Monday, October 6, 2008

On the road to Gonaives

The Gonaives team consisted of me, Mary, and Ann. Mary lives at Quisqueya Christian School where her husband is the principal and she helps walk the ravine most weeks with me. She is a retired nurse from Canada. Ann is from Maine, just graduated from nursing school and since she hadn’t started a new job yet, she decided to come to Haiti for a few weeks to help with the flood victims. Of the three of us, I was the only one who spoke Creole, though they both can pick out important words like “diarrhea, fever, or infection” as I’m talking.

We left Sherrie’s at 6am en route for Gonaives, a drive that is about 5 hours on a good day. It’s only 100 miles to Gonaives but the roads are mostly gravel or pavement with horrendous potholes or streets filled with machanns peddling their wares. We opened and closed the car windows depending on how much dust and fumes were coming in, which also meant that we alternated from cool breeze to sweaty confinement. It was mostly sweaty confinement, especially when you consider that we had a driver, 3 white nurses, Sherrie’s assistant director Lisette, a bodyguard, and a ton of supplies loaded into the SUV.

We had our first flat tire about 2 hours outside Port-au-Prince. We white people hid in the shade of a little palm and banana tree oasis and watched a man fish while Edmond, our driver, put on the spare tire. In 15 minutes, we were back on the road.

We had our second flat tire about 4 ½ hours outside Port. This time, we had no oasis and no spare tire, and it was high noon: prime conditions for intense sun burning. Edmond took the first flat tire (which was not as utterly demolished as the second), hopped into a passing truck, and went to Gonaives to get it fixed. Lisette and our bodyguard (whose name I do not know) stayed with the car while Mary, Ann, and I went searching for shade.

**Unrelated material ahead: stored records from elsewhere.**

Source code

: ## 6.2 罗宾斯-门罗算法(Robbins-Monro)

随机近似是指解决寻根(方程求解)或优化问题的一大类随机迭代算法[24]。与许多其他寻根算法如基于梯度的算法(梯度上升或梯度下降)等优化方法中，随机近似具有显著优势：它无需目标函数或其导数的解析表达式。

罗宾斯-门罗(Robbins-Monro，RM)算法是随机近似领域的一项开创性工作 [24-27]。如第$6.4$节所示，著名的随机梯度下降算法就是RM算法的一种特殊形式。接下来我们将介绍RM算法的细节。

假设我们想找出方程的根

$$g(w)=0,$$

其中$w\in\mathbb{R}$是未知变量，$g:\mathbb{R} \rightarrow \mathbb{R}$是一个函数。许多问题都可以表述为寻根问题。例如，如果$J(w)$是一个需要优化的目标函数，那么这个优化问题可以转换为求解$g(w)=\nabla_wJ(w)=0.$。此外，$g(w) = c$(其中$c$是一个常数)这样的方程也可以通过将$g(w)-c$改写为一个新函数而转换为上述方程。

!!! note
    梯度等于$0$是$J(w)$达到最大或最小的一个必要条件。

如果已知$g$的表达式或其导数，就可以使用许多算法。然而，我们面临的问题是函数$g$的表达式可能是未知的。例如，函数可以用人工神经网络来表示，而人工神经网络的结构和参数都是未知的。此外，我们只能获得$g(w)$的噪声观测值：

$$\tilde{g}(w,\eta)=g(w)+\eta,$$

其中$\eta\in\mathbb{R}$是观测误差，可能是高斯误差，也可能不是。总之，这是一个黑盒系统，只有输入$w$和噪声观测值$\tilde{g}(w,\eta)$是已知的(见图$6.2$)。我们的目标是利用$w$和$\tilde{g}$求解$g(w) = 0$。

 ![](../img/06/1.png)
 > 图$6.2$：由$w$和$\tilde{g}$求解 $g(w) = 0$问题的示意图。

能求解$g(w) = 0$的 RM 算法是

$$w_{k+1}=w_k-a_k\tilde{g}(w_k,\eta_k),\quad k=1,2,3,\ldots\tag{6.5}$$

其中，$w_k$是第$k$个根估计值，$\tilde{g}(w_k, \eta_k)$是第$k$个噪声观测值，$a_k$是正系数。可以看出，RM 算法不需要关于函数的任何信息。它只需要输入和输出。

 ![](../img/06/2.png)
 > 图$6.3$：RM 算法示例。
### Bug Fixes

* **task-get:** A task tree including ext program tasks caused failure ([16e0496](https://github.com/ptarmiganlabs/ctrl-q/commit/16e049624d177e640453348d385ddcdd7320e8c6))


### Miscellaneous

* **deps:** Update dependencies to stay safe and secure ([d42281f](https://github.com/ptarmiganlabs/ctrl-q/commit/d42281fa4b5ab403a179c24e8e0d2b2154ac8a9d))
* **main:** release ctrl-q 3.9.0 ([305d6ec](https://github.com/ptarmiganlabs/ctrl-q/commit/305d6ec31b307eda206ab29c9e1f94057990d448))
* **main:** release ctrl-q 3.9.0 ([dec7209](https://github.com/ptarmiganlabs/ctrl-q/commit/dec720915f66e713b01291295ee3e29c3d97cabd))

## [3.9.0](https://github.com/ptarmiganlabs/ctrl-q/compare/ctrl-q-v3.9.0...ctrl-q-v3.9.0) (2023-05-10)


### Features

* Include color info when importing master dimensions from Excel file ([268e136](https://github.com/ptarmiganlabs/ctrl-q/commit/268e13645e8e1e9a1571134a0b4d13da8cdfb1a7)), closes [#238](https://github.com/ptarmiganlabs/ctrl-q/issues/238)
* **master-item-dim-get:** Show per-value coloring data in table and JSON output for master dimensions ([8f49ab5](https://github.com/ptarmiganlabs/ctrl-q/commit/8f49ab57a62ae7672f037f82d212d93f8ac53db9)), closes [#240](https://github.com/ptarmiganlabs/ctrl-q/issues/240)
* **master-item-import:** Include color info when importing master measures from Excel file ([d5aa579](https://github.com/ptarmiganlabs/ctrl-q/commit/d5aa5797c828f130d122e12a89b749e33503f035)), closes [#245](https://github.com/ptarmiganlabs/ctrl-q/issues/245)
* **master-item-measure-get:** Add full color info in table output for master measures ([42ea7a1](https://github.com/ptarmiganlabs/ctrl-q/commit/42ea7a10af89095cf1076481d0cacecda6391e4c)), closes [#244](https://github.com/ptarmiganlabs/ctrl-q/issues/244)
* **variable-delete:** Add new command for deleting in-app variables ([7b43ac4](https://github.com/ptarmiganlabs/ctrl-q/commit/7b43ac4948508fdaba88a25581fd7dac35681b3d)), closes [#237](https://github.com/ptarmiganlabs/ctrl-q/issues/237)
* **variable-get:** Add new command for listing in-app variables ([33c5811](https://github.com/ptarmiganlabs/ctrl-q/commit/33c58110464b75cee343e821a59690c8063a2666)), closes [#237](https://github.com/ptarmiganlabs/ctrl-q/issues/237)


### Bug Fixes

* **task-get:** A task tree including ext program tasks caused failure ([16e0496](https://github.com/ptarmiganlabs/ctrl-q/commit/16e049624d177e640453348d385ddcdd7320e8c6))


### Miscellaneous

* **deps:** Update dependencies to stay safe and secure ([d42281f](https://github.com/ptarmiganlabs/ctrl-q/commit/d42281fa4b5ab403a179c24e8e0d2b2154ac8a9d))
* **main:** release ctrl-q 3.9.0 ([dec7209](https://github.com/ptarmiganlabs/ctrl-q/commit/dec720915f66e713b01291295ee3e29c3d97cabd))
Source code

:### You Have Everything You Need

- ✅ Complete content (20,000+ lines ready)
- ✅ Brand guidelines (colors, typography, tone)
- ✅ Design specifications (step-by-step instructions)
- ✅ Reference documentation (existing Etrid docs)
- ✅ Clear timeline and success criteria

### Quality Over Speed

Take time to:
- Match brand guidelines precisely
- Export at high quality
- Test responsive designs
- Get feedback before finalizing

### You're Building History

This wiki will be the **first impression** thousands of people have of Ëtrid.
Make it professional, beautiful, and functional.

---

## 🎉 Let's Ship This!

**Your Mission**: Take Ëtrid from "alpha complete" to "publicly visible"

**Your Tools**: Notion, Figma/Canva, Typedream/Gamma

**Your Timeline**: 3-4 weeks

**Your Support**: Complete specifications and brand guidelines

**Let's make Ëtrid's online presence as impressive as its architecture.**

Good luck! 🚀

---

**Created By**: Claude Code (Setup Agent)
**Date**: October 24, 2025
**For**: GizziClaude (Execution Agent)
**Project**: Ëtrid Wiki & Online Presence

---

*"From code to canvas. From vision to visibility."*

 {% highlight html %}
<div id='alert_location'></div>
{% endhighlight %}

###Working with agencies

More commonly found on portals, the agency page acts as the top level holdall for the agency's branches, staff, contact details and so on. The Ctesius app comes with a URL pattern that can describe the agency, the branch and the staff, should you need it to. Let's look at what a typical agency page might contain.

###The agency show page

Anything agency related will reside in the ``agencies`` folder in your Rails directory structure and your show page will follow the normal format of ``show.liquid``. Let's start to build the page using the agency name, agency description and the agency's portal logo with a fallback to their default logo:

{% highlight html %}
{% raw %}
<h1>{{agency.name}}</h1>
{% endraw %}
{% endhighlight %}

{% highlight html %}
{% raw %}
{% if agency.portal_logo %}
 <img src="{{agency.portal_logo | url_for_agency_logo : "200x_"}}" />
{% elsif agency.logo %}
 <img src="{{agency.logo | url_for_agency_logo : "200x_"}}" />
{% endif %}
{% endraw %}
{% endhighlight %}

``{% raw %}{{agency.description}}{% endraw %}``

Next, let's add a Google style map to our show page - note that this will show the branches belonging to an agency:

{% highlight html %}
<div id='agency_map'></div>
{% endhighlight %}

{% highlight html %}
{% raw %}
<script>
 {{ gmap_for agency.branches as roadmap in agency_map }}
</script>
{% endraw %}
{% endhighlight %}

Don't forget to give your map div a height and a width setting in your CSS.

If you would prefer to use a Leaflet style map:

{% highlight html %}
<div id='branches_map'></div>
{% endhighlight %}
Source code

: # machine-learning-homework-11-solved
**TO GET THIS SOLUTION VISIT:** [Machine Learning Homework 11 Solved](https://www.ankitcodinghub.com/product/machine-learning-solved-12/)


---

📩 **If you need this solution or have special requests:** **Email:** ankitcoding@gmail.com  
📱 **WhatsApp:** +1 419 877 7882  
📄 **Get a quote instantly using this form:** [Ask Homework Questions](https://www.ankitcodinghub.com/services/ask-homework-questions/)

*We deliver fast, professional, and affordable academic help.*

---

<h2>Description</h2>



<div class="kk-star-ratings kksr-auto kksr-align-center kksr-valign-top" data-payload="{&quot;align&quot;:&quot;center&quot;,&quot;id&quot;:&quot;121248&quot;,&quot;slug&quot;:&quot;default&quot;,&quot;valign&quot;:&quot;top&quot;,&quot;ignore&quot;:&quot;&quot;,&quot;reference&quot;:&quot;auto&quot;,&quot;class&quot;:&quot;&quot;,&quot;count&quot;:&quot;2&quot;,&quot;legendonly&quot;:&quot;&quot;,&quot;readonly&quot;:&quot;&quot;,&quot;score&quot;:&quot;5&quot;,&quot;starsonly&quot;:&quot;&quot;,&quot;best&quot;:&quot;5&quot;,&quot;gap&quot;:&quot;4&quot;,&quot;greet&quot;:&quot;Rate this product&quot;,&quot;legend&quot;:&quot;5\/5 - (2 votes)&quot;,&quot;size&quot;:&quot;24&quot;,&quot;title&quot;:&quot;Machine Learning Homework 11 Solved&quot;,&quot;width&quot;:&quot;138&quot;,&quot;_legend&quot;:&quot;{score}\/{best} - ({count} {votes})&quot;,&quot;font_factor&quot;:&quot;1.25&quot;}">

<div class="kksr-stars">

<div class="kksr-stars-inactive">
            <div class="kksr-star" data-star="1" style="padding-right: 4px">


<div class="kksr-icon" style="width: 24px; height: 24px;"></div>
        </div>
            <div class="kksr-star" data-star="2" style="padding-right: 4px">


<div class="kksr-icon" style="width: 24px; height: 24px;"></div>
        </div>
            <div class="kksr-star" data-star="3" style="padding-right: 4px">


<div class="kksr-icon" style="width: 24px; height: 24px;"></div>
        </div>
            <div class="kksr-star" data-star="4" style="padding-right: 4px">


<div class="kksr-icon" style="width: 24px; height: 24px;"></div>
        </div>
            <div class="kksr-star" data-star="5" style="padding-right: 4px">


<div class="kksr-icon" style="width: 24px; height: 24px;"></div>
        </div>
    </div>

We found a little hut just off the road that offered some protection but nowhere dry to sit, so when we heard children’s voices not far off, we decided to go investigate. We walked out to this little group of dirt huts:

Sure enough, there were children and when the children saw us, they screamed, grabbed the littler ones, ran, and hid behind the largest building! One older woman approached us very slowly and asked cautiously how we were doing. I explained that we had a flat tire and that we were waiting for our driver to come back with a new one and that we had just come exploring and stumbled upon their home. The woman looked at us very seriously for a moment and then said, “Wait a minute.” She walked into her house and came back with three plastic chairs! The next thing you knew, we were sitting in the shade of a tree, and the children were creeping out from their hiding spot. I called to them, inviting them to come sit with us, and this time, they came, still looking a little scared but excited too.

Within 10 minutes, we had the entire extended family standing around talking to us. They introduced themselves, told us all about what had happened to them during the flood, showed us their goats, and indicated where the adults work in the rice fields and where they pump water for bathing and drinking. We in turn, introduced ourselves and explained what we were doing in the middle of nowhere. Then someone asked if we would like to see the children perform.

The younger girls got into formation while one of the boys tapped out a rhythm on a 5 gallon tub. They sang and danced for us, a wild Haitian dance with lots of attitude and hip movement. Even the littlest girl got up their and shook her booty for us. It was adorable and hilarious!

We sang Creole and French church songs together, we took lots of photos, I played rocks and Mancala in the dirt with a girl named Gina, and Mary learned how to gayepaye (a traditional Haitian dance). We walked back to the truck and got a bunch of cookies as well as a several sacks of rice which we distributed to the family. Then we played more games and took more photos and amused ourselves and the entire village. Word had spread that 3 white women were visiting, so everyone kept coming by to gawk and whisper. When our bodyguard came to fetch us because the car was fixed, we had spent nearly 2 ½ hours with that family.

We finally rolled into wet and muddy Gonaives in the mid-afternoon and collapsed on the floor of our hotel room. When we had recovered and washed the layers of dust and sweat off ourselves, we bagged pills and mixed creams so that we would be ready for our first clinics the next morning. We went to bed early!